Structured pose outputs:
┄┄┄┄┄┄┄┄┄┄
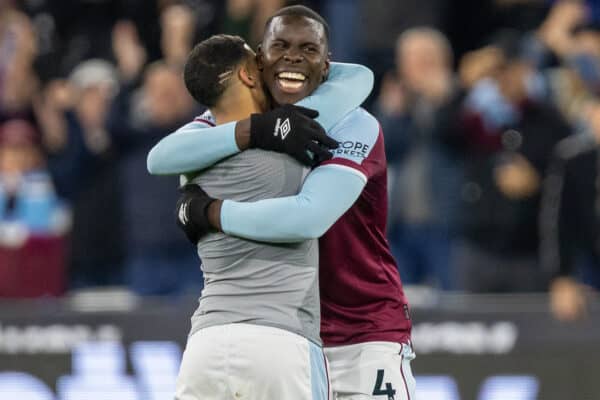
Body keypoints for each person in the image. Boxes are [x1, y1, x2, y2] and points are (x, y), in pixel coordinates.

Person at [149, 6, 416, 400]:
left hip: (362, 333)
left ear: (326, 66)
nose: (293, 57)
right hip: (286, 333)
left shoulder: (355, 124)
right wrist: (252, 130)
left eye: (308, 49)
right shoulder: (238, 119)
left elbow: (310, 216)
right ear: (259, 60)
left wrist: (210, 212)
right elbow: (161, 157)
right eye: (281, 46)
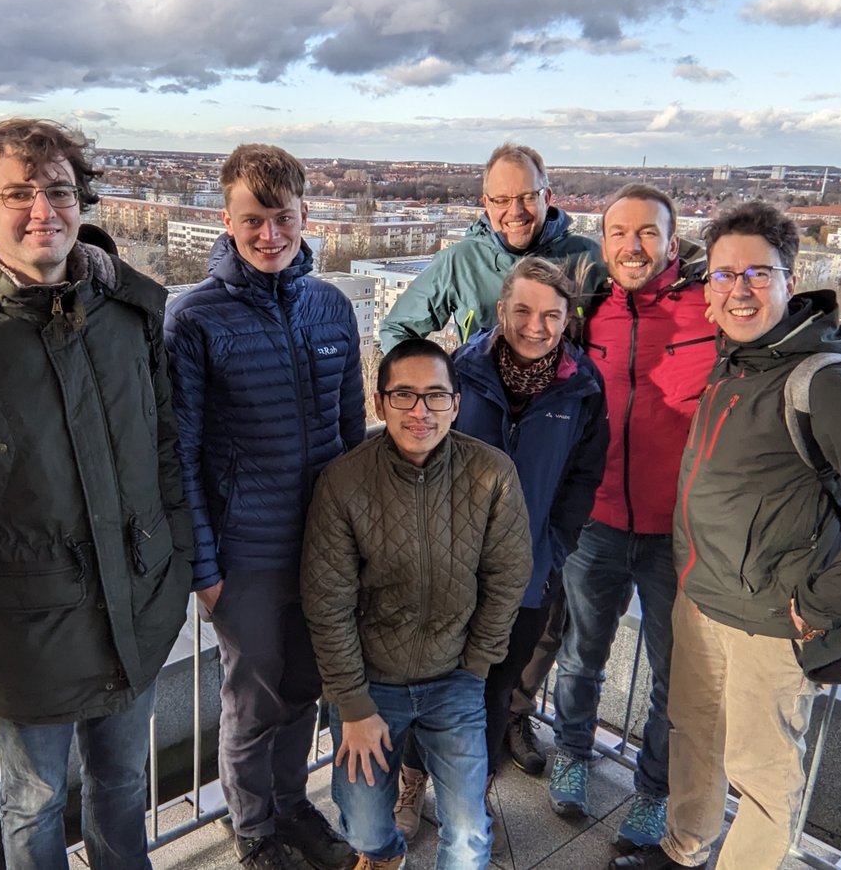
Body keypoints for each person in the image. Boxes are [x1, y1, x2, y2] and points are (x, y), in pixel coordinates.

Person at [0, 118, 193, 870]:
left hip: (137, 609)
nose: (41, 210)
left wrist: (177, 561)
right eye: (17, 193)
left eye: (58, 190)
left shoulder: (127, 314)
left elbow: (163, 449)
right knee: (34, 805)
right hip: (22, 630)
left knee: (123, 784)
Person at [611, 203, 841, 870]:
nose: (738, 290)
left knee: (763, 783)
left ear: (792, 278)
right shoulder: (740, 360)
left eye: (757, 274)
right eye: (724, 274)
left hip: (772, 622)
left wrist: (821, 604)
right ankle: (683, 850)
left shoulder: (823, 378)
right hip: (703, 600)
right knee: (694, 742)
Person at [164, 143, 364, 870]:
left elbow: (350, 438)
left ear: (306, 215)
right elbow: (180, 454)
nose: (270, 235)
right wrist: (205, 567)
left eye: (283, 218)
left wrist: (356, 545)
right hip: (244, 552)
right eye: (254, 220)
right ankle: (252, 829)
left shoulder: (332, 307)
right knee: (252, 701)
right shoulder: (194, 321)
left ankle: (292, 805)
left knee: (306, 686)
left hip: (323, 548)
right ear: (226, 219)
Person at [390, 257, 609, 837]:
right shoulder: (459, 371)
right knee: (429, 683)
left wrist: (554, 549)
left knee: (494, 691)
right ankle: (411, 784)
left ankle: (471, 796)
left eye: (551, 316)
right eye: (523, 311)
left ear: (568, 320)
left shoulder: (583, 387)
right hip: (446, 571)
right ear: (501, 309)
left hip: (527, 576)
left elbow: (582, 480)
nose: (535, 326)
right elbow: (419, 458)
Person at [301, 337, 532, 869]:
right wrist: (354, 705)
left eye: (435, 395)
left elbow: (507, 576)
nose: (420, 411)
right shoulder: (344, 481)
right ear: (378, 404)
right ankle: (384, 855)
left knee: (471, 831)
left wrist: (475, 665)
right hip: (371, 682)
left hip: (455, 675)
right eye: (403, 396)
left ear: (457, 403)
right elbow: (327, 601)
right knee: (362, 822)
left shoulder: (492, 473)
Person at [548, 184, 715, 853]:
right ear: (603, 240)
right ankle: (571, 754)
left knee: (676, 681)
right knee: (582, 654)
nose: (632, 246)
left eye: (648, 233)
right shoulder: (587, 311)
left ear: (673, 242)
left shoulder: (711, 308)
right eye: (619, 233)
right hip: (599, 522)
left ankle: (652, 795)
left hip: (680, 534)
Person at [378, 142, 602, 353]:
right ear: (486, 204)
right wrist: (435, 384)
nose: (516, 211)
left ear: (547, 198)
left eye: (527, 197)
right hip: (481, 393)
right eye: (502, 200)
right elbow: (397, 331)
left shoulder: (587, 258)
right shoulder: (460, 263)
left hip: (568, 392)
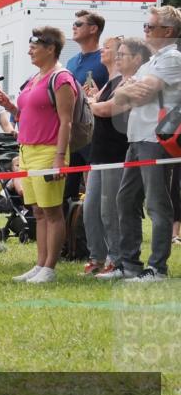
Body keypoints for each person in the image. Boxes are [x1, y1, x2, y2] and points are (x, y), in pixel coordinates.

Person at [0, 26, 77, 283]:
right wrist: (10, 106)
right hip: (27, 150)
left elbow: (67, 122)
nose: (29, 50)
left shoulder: (61, 78)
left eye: (34, 46)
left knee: (52, 212)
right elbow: (28, 115)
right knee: (38, 212)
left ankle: (50, 267)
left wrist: (58, 158)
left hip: (49, 151)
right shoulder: (34, 78)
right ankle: (39, 264)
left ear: (50, 48)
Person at [107, 5, 181, 281]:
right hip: (137, 138)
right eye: (145, 26)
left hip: (156, 138)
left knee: (157, 204)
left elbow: (143, 89)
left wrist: (131, 90)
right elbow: (122, 95)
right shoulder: (152, 61)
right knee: (125, 200)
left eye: (150, 27)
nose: (146, 31)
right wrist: (130, 90)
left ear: (168, 32)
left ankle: (157, 268)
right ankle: (129, 264)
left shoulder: (172, 58)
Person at [81, 36, 131, 276]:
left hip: (115, 152)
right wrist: (93, 99)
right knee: (91, 209)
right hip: (98, 154)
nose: (102, 51)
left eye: (107, 48)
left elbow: (104, 110)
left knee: (109, 210)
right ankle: (97, 257)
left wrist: (91, 102)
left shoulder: (124, 82)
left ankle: (117, 259)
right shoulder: (108, 81)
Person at [64, 10, 109, 201]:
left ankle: (90, 230)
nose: (74, 26)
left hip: (96, 134)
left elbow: (117, 88)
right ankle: (70, 231)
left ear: (93, 29)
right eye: (74, 23)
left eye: (79, 24)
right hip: (72, 133)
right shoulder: (71, 61)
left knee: (93, 195)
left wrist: (99, 95)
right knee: (67, 193)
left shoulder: (105, 59)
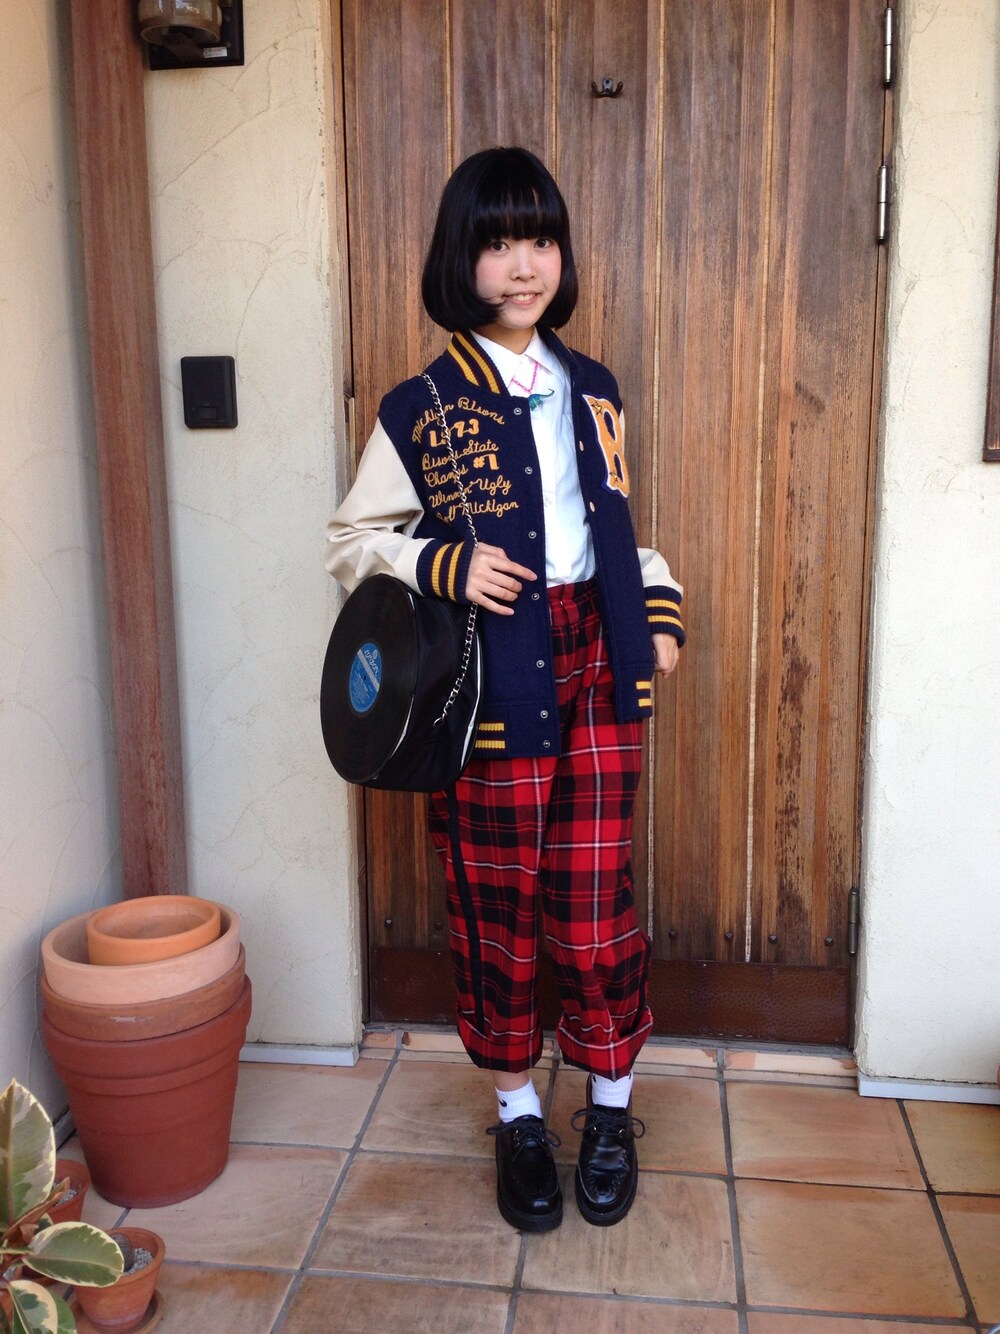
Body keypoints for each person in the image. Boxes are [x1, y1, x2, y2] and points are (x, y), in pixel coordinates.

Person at [326, 146, 684, 1233]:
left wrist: (655, 610)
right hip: (489, 683)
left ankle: (610, 1108)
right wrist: (442, 562)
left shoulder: (595, 388)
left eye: (539, 240)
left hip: (599, 665)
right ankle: (519, 1114)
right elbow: (351, 541)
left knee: (594, 904)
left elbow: (609, 529)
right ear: (460, 259)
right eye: (496, 244)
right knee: (497, 907)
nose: (522, 265)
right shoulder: (422, 406)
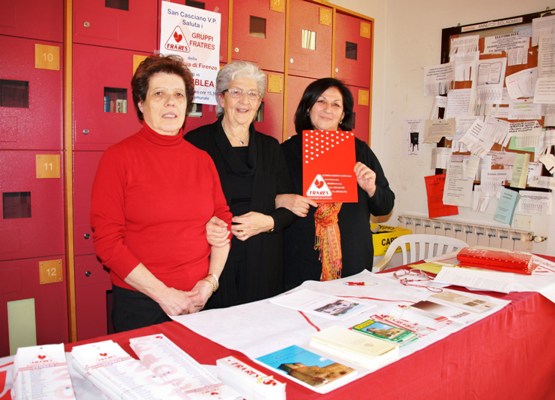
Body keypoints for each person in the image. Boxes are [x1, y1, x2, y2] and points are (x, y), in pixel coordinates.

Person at [90, 54, 231, 332]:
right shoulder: (118, 158)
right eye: (159, 94)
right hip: (142, 303)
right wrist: (163, 294)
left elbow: (223, 220)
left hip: (199, 300)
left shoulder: (202, 160)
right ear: (141, 103)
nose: (170, 102)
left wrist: (210, 282)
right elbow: (107, 242)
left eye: (178, 94)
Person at [185, 61, 297, 308]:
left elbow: (291, 208)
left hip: (263, 262)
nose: (244, 101)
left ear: (259, 103)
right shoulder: (196, 144)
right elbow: (180, 206)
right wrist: (204, 225)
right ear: (221, 98)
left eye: (252, 94)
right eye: (236, 92)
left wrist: (269, 222)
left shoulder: (271, 148)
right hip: (212, 260)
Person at [278, 77, 395, 290]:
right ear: (308, 108)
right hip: (300, 262)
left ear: (343, 115)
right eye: (321, 101)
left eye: (336, 104)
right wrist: (280, 199)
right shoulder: (286, 151)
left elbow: (385, 205)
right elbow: (265, 198)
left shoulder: (360, 151)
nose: (328, 109)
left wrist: (371, 188)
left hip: (353, 261)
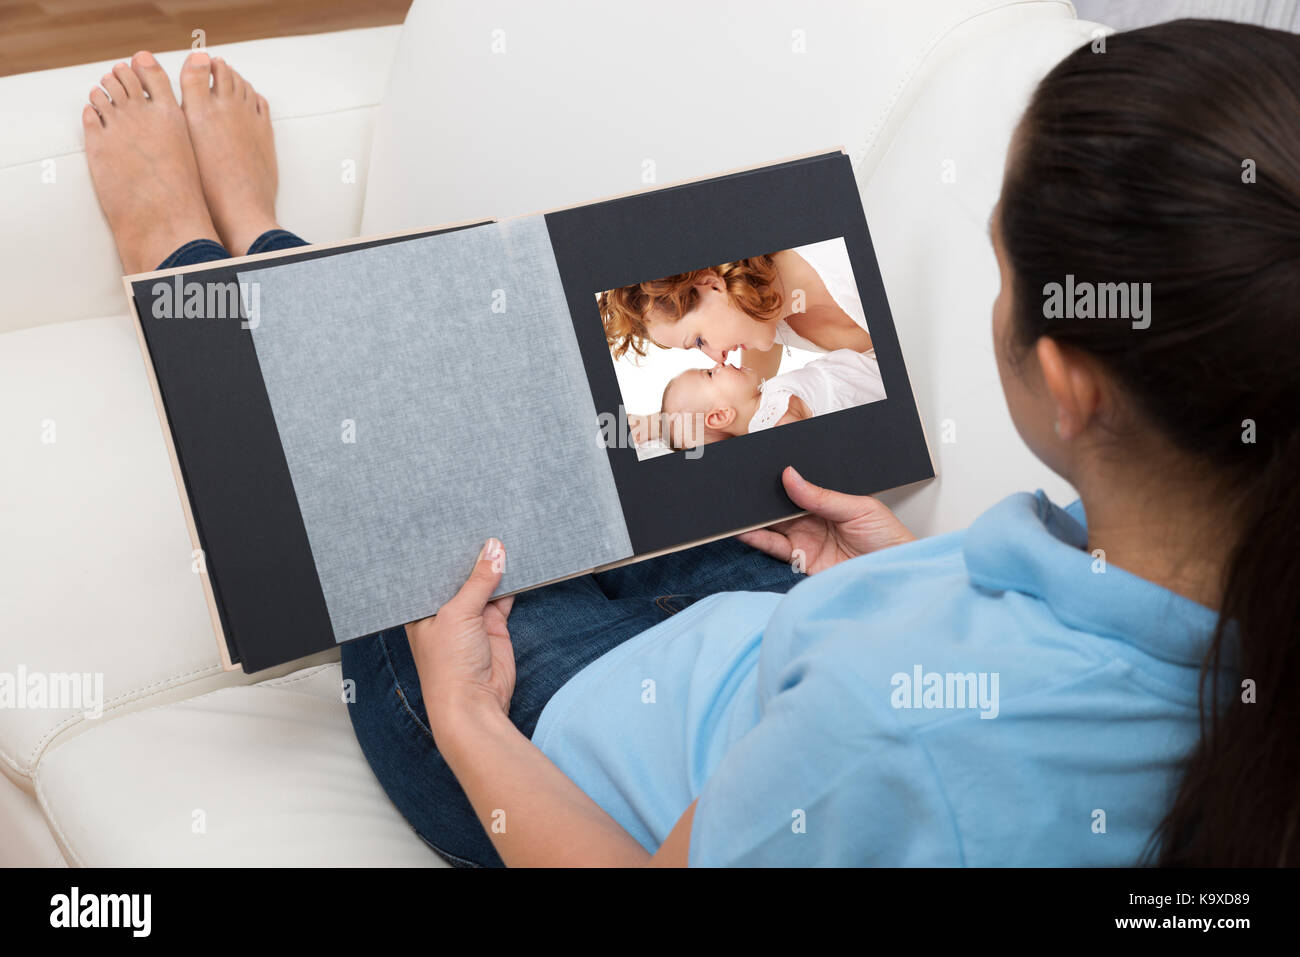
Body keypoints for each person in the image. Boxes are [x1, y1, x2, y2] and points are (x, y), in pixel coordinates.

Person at [85, 20, 1300, 868]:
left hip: (553, 736)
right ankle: (264, 254)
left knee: (390, 467)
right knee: (543, 440)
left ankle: (211, 253)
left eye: (998, 270)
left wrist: (466, 723)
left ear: (1068, 385)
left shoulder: (885, 734)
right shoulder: (1216, 581)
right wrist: (887, 582)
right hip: (768, 641)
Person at [599, 238, 872, 383]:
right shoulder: (770, 324)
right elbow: (752, 394)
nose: (718, 358)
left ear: (711, 285)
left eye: (698, 341)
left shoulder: (847, 254)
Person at [658, 348, 886, 450]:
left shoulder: (765, 400)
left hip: (865, 368)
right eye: (709, 374)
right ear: (721, 415)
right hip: (868, 386)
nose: (719, 363)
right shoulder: (769, 421)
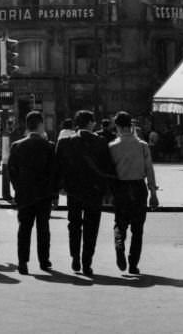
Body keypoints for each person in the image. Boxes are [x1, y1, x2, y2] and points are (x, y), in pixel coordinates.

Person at [55, 110, 112, 275]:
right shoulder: (101, 142)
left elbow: (58, 166)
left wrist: (60, 187)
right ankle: (87, 262)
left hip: (73, 190)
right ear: (90, 123)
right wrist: (107, 190)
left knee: (74, 225)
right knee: (91, 227)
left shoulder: (66, 142)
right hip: (94, 191)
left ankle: (75, 257)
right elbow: (107, 167)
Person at [108, 111, 159, 275]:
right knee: (138, 229)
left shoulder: (112, 147)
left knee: (120, 223)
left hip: (120, 188)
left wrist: (108, 193)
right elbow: (149, 170)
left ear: (117, 126)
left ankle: (119, 245)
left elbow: (109, 172)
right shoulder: (142, 145)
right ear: (131, 126)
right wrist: (153, 192)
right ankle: (133, 264)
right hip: (138, 188)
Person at [7, 111, 56, 274]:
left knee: (24, 228)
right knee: (43, 227)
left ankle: (23, 261)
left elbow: (11, 171)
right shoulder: (48, 146)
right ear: (41, 125)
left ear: (27, 126)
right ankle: (44, 260)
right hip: (43, 194)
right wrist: (53, 191)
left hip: (24, 193)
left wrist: (17, 188)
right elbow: (53, 171)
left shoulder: (17, 146)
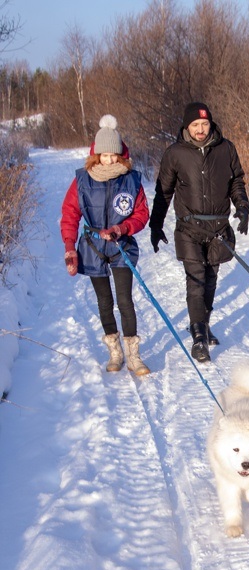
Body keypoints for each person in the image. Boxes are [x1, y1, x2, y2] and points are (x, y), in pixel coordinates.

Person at [149, 101, 249, 363]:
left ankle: (203, 324)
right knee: (195, 280)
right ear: (187, 126)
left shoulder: (226, 149)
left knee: (211, 279)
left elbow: (236, 180)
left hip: (218, 226)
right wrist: (155, 224)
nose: (200, 129)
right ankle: (198, 337)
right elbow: (164, 192)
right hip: (189, 228)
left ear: (211, 124)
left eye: (204, 124)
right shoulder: (175, 153)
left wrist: (242, 206)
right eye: (195, 125)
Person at [60, 114, 151, 376]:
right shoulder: (82, 180)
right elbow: (69, 215)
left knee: (125, 300)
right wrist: (69, 247)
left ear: (121, 154)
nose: (109, 160)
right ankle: (115, 351)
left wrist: (123, 228)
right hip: (93, 246)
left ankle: (134, 355)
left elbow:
┄┄┄┄┄┄┄┄┄┄
Pictures stay out. Print the lines of the records above exactly, from the first through the one with "right eye: (281, 46)".

Body keypoints for each person in the image. Boxes are [x1, y1, x2, y2] and points are (x, y), in pixel coordinates.

Person at [149, 6, 416, 400]:
left hip: (362, 333)
left ear: (326, 66)
nose: (293, 57)
right hip: (286, 333)
left shoulder: (355, 124)
right wrist: (252, 130)
left eye: (308, 49)
right shoulder: (238, 119)
left elbow: (310, 216)
right ear: (259, 60)
left wrist: (210, 212)
right elbow: (161, 157)
right eye: (281, 46)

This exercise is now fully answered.